* [What you are asked to do]: Restate word for word the lines of the entries below, starting with the line that holds "fața celui mai lung deget de la picior." and ending with the line that holds "richtig herauszufordern.", and no others.

——

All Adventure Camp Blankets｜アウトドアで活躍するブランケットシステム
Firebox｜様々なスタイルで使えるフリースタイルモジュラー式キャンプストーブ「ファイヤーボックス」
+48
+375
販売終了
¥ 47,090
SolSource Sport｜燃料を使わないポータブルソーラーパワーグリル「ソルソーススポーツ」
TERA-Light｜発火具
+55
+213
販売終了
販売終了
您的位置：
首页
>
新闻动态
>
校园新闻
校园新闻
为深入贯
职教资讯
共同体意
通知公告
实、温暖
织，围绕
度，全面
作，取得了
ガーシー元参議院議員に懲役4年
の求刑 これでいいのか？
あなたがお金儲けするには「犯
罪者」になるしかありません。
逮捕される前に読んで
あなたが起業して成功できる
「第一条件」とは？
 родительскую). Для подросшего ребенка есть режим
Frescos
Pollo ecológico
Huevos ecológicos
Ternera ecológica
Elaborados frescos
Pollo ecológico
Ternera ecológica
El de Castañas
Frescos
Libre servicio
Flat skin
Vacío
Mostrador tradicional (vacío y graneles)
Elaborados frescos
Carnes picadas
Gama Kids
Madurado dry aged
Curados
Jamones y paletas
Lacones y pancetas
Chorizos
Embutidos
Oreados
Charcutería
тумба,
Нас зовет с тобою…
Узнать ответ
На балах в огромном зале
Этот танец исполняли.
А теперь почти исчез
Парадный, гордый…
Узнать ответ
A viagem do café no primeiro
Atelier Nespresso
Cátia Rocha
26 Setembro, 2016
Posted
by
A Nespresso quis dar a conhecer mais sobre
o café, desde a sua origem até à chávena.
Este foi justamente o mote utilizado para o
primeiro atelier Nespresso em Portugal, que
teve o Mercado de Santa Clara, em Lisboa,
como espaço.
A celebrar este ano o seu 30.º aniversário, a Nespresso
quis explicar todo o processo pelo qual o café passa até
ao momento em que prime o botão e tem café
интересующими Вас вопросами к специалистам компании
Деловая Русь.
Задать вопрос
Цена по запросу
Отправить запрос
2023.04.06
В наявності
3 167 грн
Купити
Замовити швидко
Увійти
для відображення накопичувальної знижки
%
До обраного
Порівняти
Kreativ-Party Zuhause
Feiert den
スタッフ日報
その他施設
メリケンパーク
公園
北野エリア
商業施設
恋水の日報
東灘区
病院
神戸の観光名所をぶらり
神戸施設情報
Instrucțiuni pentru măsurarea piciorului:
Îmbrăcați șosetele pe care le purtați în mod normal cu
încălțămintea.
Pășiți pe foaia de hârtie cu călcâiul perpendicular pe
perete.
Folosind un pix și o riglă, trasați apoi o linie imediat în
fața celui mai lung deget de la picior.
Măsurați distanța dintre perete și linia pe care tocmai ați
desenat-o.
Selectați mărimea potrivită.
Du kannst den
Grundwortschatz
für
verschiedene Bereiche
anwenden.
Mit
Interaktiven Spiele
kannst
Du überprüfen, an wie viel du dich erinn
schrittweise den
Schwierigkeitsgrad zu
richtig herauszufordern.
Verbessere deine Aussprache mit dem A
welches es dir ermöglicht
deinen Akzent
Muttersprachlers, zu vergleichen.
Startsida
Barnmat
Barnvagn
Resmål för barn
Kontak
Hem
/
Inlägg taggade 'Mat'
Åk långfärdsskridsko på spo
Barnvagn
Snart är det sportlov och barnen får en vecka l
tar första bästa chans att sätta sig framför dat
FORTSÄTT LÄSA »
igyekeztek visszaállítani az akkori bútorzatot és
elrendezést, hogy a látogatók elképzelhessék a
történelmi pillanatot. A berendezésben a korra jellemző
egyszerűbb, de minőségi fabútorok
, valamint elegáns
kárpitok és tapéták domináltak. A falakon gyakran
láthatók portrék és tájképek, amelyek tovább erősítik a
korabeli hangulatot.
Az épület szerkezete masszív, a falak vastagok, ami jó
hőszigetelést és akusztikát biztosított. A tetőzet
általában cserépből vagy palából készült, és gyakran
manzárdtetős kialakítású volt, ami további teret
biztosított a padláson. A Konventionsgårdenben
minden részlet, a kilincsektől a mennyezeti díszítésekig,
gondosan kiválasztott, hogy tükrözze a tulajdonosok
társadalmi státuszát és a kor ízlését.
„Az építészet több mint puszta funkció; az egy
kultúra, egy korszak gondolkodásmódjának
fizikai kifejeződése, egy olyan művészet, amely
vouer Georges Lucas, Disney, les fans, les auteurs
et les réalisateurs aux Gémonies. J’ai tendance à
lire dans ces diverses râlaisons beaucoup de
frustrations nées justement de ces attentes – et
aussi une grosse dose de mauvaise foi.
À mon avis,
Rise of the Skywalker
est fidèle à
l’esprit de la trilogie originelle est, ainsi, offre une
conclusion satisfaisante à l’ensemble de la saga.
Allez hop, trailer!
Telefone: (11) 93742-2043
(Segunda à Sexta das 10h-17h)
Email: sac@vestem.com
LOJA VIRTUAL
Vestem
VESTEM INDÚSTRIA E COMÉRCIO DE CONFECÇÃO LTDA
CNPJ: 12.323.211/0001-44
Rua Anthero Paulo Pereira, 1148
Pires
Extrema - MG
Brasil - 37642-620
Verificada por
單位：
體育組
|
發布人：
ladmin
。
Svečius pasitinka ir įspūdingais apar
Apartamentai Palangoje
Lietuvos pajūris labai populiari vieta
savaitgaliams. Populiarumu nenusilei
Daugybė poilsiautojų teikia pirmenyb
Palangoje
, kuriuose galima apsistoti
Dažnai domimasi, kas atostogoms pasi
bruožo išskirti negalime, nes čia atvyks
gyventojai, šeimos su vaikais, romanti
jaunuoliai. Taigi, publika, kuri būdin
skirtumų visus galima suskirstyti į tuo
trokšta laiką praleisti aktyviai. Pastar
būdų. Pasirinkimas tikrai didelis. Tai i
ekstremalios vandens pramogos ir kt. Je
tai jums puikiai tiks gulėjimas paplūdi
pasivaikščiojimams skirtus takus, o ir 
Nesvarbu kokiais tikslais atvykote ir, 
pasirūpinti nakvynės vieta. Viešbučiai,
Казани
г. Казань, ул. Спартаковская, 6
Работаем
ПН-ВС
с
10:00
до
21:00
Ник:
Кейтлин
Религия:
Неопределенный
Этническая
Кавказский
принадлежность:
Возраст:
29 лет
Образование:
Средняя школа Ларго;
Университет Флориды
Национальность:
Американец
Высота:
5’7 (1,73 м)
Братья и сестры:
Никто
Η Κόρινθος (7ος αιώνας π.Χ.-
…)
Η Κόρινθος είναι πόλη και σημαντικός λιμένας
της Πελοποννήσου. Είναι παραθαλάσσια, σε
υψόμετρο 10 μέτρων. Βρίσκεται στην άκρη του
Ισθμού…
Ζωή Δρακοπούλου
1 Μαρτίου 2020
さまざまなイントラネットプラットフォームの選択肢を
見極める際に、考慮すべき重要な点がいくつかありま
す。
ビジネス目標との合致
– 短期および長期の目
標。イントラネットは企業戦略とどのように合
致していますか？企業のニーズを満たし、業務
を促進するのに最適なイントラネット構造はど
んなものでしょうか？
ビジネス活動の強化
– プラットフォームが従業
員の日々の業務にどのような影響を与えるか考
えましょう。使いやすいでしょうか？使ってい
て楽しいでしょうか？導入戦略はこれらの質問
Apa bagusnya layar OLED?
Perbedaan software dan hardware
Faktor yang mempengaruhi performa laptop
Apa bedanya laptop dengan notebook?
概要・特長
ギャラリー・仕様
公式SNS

——

* [The answer]:
fața celui mai lung deget de la picior.
Măsurați distanța dintre perete și linia pe care tocmai ați
desenat-o.
Selectați mărimea potrivită.
Du kannst den
Grundwortschatz
für
verschiedene Bereiche
anwenden.
Mit
Interaktiven Spiele
kannst
Du überprüfen, an wie viel du dich erinn
schrittweise den
Schwierigkeitsgrad zu
richtig herauszufordern.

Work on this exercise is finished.